Все, кто живут, когда-нибудь умирают, и цветы, и люди. Как этот мальчик сочинил когда-то: «Жизнь расцветает, как чудная роза, гаснет, как пламя свечей». Вот и он погас, правда, не успев расцвести.
Осенью 1941 года мама спрашивала в письме: «Не узнали ли что-нибудь о Махаче? Письмо мое должно быть кратко. Поэтому оно может показаться сухим. Но знайте, что сердце мое полно такой безмерной материнской любви, которую не выразить никакими словами» [144]. Сообщить матери у меня не было сил. Я лгала ей в письмах, что Махач в детской колонии, что он жив и здоров, но писать оттуда в связи с войной нельзя. Я не могла сообщить ей еще более страшное, никогда мною не прощенное другому брату и его жене.
В тот день и час военного лета 1941 года, когда я пришла в нашу старую квартиру проститься с прошлым и в доме никого не было, кроме малыша, ползавшего по полу среди разорванных бумаг и фотографий, которые он с удовольствием засовывал в рот, я нашла брачное свидетельство моих родителей — бесценный документ. Я уже писала об этом в самом начале моих воспоминаний, в их первой части. Я подобрала там же две маленькие фотографии моих родителей, явно выпавшие из медальона. Но среди хаоса бумаг (как будто кто-то специально их уничтожал перед бегством) и младенческих луж на полу, где елозил голопузый мой племянник, весь мокрый, я нашла записку, карандашом нацарапанную едва-едва и обращенную младшим братом к старшему. Младший упрекал старшего, почему он так и не пришел его проведать в тюремную больницу. Он тяжело болен — туберкулез. И мне стало ясно, почему старший скрывал от меня ужас, случившийся с младшим. Значит, горячо любимый матерью мальчик умирал в тюремной больнице. Значит, он попал по уголовному делу в тюрьму. И тут я вспомнила, как в свое время старший писал о каком-то приговоре на пять лет заключения, когда «все обошлось». Значит, теперь не обошлось. И что мог наделать горячий, бешеный нравом, в каком-то приступе безумия мой русый мальчик? А тот не пришел, не пришел. Боялся. За кого? За себя, за жену, за своего младенца?

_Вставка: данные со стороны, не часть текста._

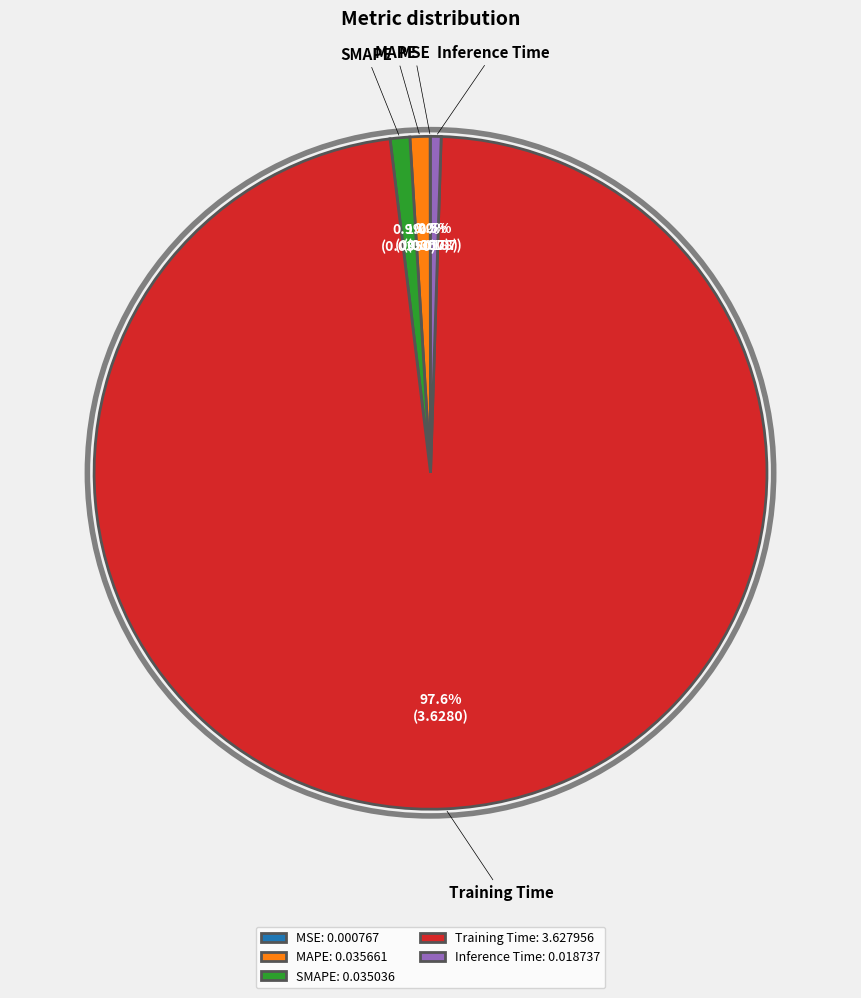

Is the sum of Training Time and Inference Time greater than half?

Yes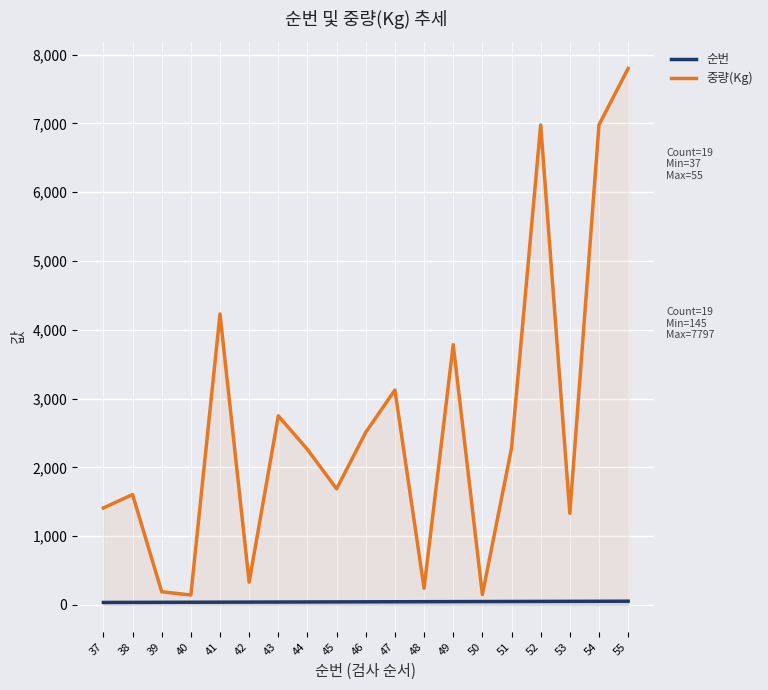

Reading left to right, extract all data points from this chart.

순번: 37	38	39	40	41	42	43	44	45	46	47	48	49	50	51	52	53	54	55
중량(Kg): 1410	1605	192	145	4230	332	2749	2260	1688	2510	3124	244	3783	150	2281	6977	1332	6978	7797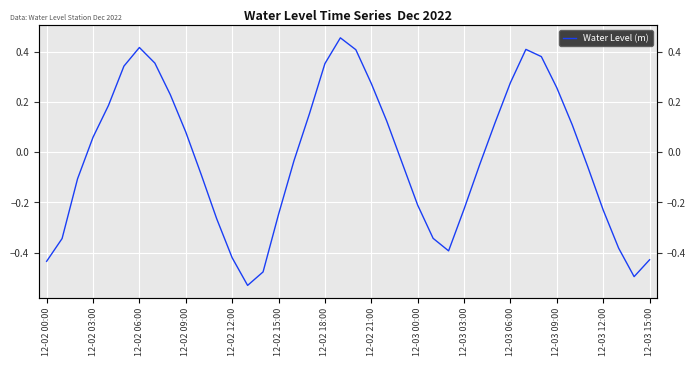

Which label corresponds to the largest value in the chart?

19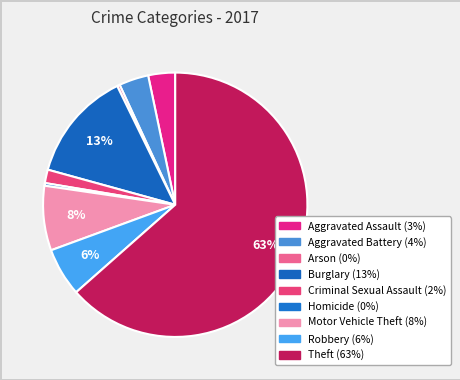

Is the sum of Burglary and Arson greater than half?

No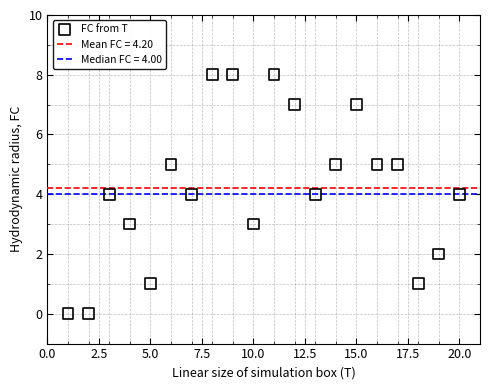

What is the range of X values (max minus min)?

19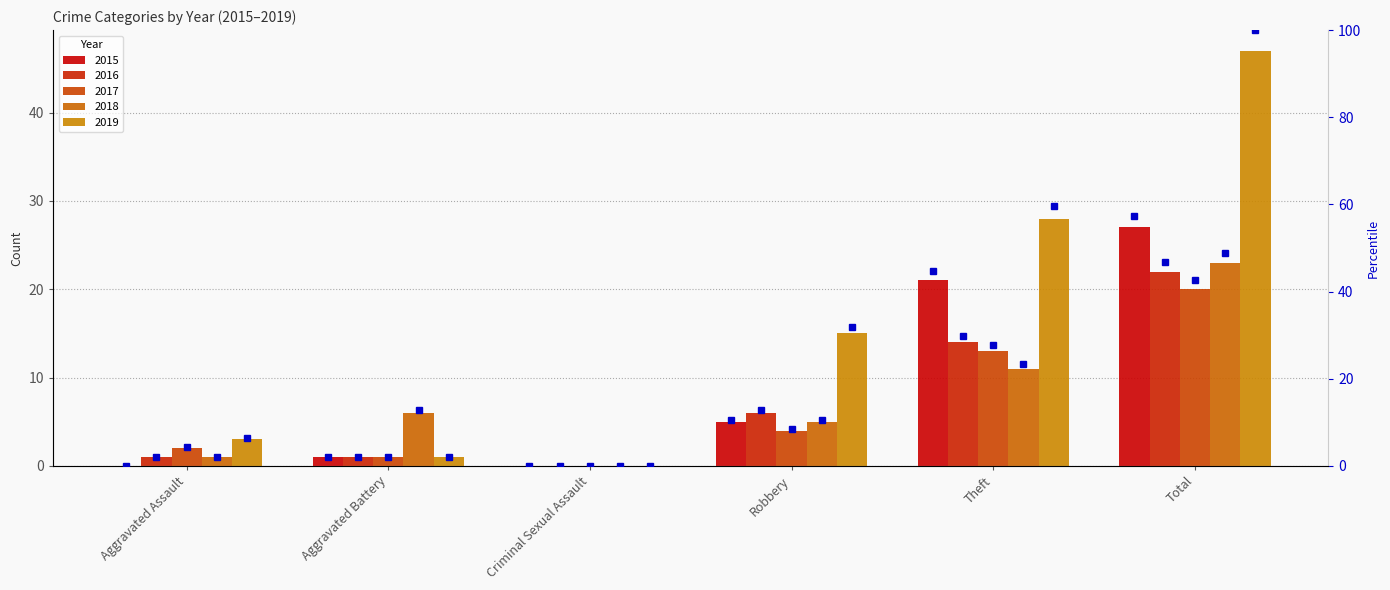

The value of 2015 at Total is 16. True or false?

False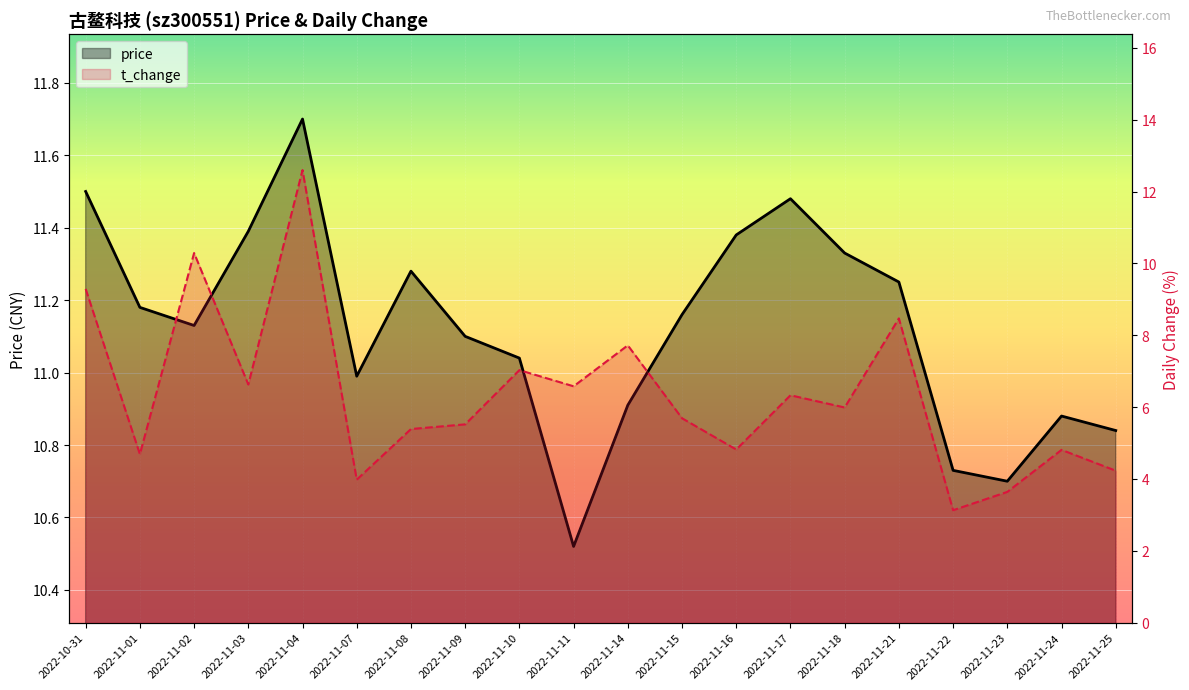

Where do t_change and price first cross each other?

2022-11-03 and 2022-11-04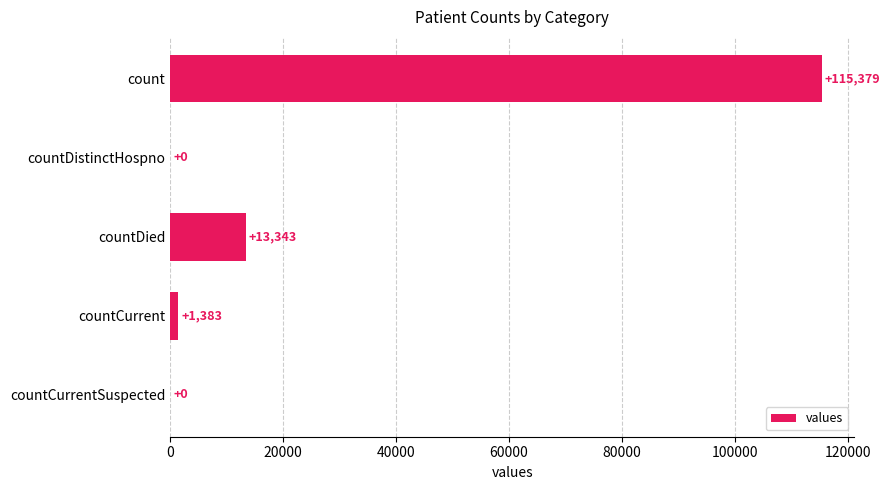

How many data points does each series have?

5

А я рыдала на Кузнецком и не знала, что от меня скрывалось. Почему? Я была одинока, и мне нечего было страшиться навестить умирающего в тюремной больнице. Судя по записке, туда пускали родственников. Младший скончался шестнадцати лет [145], а хотел стать писателем и мечтал о встрече с мамой, когда ему будет семнадцать лет, а ее срок окончится в сорок втором.
Но какой-то неведомый страх или небывалая осторожность сказались еще раз, даже в спокойные семидесятые годы, когда Мурат уже занимал важный пост, был известным ученым-криминалистом.
К нему неожиданно обратился известный детский писатель Иосиф Дик. Он вернулся с войны инвалидом, без двух рук, однако нашел в себе силы стать писателем, женился, завел семью. Он умело орудовал своими культяшками за пишущей машинкой, сам сидел за рулем и правил, оказался во всех смыслах личностью необычной. Сын румынского революционера-коммуниста Иона Дическу-Дика, он, когда арестовали в Москве отца, в 14 лет очутился в одном детском доме с Махачом [146], удивился его незаурядности. Через много лет, услышав фамилию Тахо-Годи, узнал телефон, позвонил, решил повидаться с Хаджи-Муратом, рассказать о Махаче, узнать о его судьбе. Мурат не пошел на эту встречу, не пошел на зов. И сам рассказал мне об этом тоже через несколько лет. Что им руководило? Ведь был храбрый солдат, прошел всю войну и на фронте стал членом партии (для сына врага народа это серьезно). Был добрый человек, мягкий, может быть слишком, и отсюда подчинение более сильной воле другого.
Мой же младшенький так и останется в вечности с улыбкой, доверчивым взглядом, с перевязанной рукой и ведерком с рыбками на берегу пруда [147].